L’ancien champion d’Europe des welters (29 v, 2 n, 3 d) est décédé, à soixante-trois ans, dans la nuit du dimanche au lundi 3 septembre, victime d’une embolie pulmonaire.
Le destin était censé en faire un maçon. Un métier à la dure. Déjà. Mais comme tant d’autres avant et après lui, un copain lui proposa de le suivre dans une salle de boxe. En l’occurrence, celle du tout nouveau BC Creillois créé par André Clerc, entraîneur auquel il restera fidèle jusqu’à ce que dernier ne soit foudroyé par une crise cardiaque. Il faut dire que le succès fut rapidement au rendez-vous avec un titre national en amateurs, décroché sous les yeux de son public, en 1975, face à Louis Acariès. Passé pro dans la foulée tout en continuant à travailler dans le bâtiment, Alain Marion confirma son potentiel et les promesses qu’il avait laissé entrevoir. Deux ans plus tard, le 30 avril 1974, il décrocha, chez les rémunérés, la ceinture de champion de France des welters qu’il conserva aux dépens de Georges Warusfel.

« Alain était très physique et tout le temps sur l’homme, se souvient Joseph Luccisano qui fut son coach à la fin de sa carrière. C’était un battant organisé mais extrêmement technique et rapide de bras même si ce n’était pas un frappeur. Il avait la faculté de s’adapter à son adversaire. » Suffisant pour défier le champion d’Europe, Joerg Eipel. En dépit de la victoire du Picard par KO dans l’ultime reprise, ce combat, d’une grande violence, fut dramatique. Pour le vaincu d’abord qui, après être allé au tapis, fut plongé dans le coma pendant vingt-huit jours. Pour le vainqueur ensuite qui, en dépit de cet exploit titanesque, ne se remit jamais véritablement d’avoir failli commettre le pire. D’ailleurs, ce scénario catastrophe acheva de convaincre les instances européennes du noble art d’abaisser le nombre de reprises des championnats d’Europe de quinze à douze et à exiger la présence d'un médecin au pied du carré magique afin qu’il puisse intervenir à tout moment pour parer au pire. Encore meurtri par cet épisode, le Français perdit d’ailleurs sa couronne continentale dès sa première défaite, en s’inclinant avant la limite devant le Danois Joergen Hansen, le 27 avril 1978, en Scandinavie.
De l’ombre à l’oubli
Ce fut le chant du cygne. Une ultime revers, par KO, contre le Brésilien Everaldo Costa Azevedo, le 3 mars 1979, à Creil, décida l’Isarien, alors en lice pour obtenir une chance mondiale, à tirer sa révérence sur le champ, las des aléas du boxing business. Il avait à vingt-cinq ans. Ses mots sur le ring résument l’essence d’un sport impitoyable qui ne fait aucun cadeaux, même à ses plus valeureux serviteurs : « Non, c’est terminé. Non, c’est trop dur. C’est trop dur de perdre comme ça face aux sacrifices comme j’ai faits. C’est parce que je n’étais pas bien. C’était un combat important pour moi. J’arrête. J’arrête. Non, ça me fait trop mal. A tout le monde, ça fait mal, à ma famille, à tout le monde. Et tout le monde en subit les conséquences. Bien sûr, ma famille en premier. Alors, je crois que je vais arrêter. De toute façon, je gagnerai plus d’argent en travaillant qu’avec la boxe. Je vais chercher du travail. Je ne sais pas au juste. La reconversion, c’est un très très grand problème pour chaque boxeur et je ne sais pas encore exactement. Je ne sais pas du tout. » Un aveu aux allures de prédiction avérée.

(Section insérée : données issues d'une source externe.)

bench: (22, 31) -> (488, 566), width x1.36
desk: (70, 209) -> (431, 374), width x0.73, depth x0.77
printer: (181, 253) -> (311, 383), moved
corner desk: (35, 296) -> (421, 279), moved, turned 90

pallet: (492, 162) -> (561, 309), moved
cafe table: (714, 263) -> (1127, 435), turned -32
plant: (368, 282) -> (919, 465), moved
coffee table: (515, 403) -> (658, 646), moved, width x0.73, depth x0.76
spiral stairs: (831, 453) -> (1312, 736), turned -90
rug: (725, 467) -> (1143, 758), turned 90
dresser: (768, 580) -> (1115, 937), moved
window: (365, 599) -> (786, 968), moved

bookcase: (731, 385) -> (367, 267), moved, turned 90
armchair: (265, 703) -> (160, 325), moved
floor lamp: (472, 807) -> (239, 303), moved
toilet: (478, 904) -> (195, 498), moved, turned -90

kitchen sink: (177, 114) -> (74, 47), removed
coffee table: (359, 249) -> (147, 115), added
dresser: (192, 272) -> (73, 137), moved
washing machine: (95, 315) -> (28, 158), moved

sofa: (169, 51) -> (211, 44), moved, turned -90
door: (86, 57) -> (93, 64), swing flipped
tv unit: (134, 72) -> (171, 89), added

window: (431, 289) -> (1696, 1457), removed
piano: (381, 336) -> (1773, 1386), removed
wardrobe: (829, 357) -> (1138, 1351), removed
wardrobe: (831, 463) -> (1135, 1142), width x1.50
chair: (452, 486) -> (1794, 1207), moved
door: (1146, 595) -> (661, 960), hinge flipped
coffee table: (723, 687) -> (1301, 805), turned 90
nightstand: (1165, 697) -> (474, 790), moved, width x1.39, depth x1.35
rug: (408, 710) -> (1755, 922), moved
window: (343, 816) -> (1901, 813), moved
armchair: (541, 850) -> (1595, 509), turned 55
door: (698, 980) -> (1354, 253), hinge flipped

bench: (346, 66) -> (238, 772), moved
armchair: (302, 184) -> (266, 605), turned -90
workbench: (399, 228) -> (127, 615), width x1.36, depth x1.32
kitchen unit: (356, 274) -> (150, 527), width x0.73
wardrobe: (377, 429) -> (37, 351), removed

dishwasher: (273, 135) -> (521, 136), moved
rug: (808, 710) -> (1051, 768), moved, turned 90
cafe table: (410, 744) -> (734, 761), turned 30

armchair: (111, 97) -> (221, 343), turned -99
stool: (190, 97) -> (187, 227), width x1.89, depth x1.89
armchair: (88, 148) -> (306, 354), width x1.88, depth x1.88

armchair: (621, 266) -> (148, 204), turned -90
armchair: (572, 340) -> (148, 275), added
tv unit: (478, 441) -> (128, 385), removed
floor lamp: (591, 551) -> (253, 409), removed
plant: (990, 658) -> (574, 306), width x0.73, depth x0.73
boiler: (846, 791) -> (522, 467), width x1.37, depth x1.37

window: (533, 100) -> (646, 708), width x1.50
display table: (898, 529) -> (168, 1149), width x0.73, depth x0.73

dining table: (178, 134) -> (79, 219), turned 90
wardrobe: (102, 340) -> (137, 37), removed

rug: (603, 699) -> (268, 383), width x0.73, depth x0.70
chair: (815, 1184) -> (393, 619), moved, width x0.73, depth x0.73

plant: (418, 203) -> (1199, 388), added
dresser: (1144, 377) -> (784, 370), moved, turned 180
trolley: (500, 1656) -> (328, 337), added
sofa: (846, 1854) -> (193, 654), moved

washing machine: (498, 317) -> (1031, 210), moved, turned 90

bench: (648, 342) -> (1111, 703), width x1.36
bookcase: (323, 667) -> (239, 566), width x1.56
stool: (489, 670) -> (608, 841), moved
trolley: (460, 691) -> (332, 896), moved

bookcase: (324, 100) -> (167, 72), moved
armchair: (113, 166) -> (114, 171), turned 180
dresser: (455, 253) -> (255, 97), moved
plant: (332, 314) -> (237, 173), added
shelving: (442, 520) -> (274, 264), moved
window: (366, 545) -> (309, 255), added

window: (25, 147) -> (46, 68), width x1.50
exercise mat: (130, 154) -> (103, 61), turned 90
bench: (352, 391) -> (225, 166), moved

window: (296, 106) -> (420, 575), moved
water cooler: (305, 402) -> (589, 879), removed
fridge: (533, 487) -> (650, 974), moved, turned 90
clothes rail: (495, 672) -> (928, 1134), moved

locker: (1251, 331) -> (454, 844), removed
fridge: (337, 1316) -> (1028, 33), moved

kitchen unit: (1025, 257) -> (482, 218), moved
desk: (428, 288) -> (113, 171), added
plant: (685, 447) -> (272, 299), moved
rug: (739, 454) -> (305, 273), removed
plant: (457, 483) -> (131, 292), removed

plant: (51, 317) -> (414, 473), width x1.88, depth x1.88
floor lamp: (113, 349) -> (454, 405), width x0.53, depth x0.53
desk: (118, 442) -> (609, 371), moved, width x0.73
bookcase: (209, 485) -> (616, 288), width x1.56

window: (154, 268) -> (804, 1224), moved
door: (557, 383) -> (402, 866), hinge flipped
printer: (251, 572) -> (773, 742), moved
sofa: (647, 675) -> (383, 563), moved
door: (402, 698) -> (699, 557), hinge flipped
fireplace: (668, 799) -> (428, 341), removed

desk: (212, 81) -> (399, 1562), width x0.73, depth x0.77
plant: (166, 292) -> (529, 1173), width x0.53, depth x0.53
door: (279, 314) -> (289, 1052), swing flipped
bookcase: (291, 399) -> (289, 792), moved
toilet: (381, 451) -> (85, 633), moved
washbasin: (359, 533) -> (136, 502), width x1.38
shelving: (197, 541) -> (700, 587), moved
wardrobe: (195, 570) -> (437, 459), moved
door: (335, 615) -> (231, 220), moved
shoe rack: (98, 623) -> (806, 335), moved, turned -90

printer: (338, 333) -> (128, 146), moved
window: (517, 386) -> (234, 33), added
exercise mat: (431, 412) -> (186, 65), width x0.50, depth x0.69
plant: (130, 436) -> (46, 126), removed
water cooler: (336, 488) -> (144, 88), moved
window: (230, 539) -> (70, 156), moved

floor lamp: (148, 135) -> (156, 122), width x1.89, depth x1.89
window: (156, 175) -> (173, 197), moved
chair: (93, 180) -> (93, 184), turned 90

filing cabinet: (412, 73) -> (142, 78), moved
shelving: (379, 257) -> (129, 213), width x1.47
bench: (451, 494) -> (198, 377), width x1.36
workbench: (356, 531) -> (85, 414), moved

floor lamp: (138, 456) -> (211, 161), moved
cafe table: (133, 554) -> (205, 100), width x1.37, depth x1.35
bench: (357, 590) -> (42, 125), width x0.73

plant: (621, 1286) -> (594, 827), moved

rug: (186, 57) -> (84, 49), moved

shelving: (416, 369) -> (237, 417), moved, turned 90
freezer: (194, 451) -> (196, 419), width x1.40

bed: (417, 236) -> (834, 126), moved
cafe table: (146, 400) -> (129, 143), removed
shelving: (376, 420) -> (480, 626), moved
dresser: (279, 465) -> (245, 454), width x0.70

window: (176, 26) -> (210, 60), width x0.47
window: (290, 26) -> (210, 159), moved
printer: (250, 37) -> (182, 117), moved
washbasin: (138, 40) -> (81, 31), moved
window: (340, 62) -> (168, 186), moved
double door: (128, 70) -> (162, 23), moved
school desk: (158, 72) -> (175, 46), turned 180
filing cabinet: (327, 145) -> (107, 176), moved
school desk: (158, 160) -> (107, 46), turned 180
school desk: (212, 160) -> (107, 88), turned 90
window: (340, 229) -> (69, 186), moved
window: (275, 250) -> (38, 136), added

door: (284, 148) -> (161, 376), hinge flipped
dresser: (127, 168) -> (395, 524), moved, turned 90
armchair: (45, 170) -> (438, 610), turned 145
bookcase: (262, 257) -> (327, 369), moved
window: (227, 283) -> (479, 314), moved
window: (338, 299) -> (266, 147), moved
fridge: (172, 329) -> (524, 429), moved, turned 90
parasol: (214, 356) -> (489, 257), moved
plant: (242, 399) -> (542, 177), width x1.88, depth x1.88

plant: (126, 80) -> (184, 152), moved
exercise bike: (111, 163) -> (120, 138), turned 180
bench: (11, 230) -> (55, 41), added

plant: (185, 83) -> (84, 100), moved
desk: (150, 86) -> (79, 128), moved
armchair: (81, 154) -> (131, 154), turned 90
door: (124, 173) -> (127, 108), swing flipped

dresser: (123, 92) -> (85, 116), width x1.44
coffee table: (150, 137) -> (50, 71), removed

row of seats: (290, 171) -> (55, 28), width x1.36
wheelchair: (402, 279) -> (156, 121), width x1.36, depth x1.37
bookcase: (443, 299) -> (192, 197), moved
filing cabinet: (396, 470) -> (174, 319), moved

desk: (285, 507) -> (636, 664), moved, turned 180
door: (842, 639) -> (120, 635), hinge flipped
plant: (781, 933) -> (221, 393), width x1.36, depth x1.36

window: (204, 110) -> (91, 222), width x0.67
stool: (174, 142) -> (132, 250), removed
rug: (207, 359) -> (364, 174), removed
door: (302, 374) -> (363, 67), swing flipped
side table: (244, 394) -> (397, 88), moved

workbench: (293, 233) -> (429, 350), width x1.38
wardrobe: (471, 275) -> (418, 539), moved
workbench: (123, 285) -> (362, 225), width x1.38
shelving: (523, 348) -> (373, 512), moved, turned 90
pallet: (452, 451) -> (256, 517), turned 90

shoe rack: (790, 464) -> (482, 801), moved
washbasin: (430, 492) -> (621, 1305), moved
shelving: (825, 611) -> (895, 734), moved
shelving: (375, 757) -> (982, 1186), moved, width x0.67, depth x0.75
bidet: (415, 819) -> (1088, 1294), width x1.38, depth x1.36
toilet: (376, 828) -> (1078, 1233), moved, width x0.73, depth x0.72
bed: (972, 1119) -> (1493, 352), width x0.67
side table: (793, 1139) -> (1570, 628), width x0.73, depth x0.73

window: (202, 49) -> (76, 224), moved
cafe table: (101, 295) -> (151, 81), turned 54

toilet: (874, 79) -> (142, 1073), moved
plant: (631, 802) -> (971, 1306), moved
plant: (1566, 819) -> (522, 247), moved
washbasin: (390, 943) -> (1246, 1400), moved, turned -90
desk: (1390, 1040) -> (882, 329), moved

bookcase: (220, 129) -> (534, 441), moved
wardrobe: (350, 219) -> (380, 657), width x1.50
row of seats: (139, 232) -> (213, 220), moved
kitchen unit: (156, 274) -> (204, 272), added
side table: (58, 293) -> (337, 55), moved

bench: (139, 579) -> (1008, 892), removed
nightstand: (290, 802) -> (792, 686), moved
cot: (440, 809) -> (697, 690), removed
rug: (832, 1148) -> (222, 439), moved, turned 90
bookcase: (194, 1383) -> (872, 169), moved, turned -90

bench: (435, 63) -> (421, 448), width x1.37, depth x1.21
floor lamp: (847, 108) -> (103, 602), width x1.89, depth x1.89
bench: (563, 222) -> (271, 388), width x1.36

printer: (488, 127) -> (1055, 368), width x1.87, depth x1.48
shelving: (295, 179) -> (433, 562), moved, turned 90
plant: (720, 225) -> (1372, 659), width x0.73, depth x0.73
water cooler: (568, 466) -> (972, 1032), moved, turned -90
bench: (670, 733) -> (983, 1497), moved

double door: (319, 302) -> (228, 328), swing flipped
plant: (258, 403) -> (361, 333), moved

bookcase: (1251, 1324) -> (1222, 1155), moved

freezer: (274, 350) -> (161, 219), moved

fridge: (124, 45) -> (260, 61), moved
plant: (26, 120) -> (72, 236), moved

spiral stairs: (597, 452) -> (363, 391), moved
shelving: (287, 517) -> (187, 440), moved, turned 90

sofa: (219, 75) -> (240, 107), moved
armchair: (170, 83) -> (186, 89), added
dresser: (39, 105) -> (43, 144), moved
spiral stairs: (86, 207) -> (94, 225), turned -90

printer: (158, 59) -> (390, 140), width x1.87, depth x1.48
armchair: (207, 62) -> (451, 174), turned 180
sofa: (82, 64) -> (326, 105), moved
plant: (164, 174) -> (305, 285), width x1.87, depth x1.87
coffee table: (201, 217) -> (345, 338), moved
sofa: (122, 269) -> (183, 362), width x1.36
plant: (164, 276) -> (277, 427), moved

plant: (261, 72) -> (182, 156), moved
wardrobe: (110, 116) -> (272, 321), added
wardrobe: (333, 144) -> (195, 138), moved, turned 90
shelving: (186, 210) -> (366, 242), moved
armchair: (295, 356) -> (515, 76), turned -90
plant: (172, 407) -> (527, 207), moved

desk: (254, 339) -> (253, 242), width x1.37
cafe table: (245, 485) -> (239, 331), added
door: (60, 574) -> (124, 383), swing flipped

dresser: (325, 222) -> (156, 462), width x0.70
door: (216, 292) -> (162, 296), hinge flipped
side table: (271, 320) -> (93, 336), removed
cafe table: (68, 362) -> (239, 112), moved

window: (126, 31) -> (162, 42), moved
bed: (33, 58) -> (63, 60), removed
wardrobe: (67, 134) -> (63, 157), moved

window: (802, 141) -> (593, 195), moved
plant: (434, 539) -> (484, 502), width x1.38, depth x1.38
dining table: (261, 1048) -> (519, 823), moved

En effet, les sirènes du noble art rappelèrent le Picard, en 1982 et 1983, pour un come-back hypothéqué par des problèmes de poids et, de surcroît, guère probant devant des seconds couteaux. Le dernier coup de gong retentit un soir de mars 1983, pour solder une ultime démonstration dont pâtit l’infortuné Bechir Boundka. La suite se déroula dans l’ombre, dans l’oubli diront certains, loin des foules qu’il faisait gaillardement lever du temps de sa gloire éphémère. Les lendemains déchantèrent. Le chômage puis un emploi dans un centre de tri postal à Creil lui permirent d’assurer le quotidien avant qu’un accident du travail à la jambe et une santé déclinante ne contraignent Alain Marion à séjourner en permanence à l’hôpital au cours des deux dernières années de sa vie. En septembre 2017, la ville voisine de Nogent sur Oise inaugura une académie pugilistique à son nom. Il en fut bouleversé, lui qui vivait mal d’avoir été ignoré par les feux de la rampe tant de décennies durant.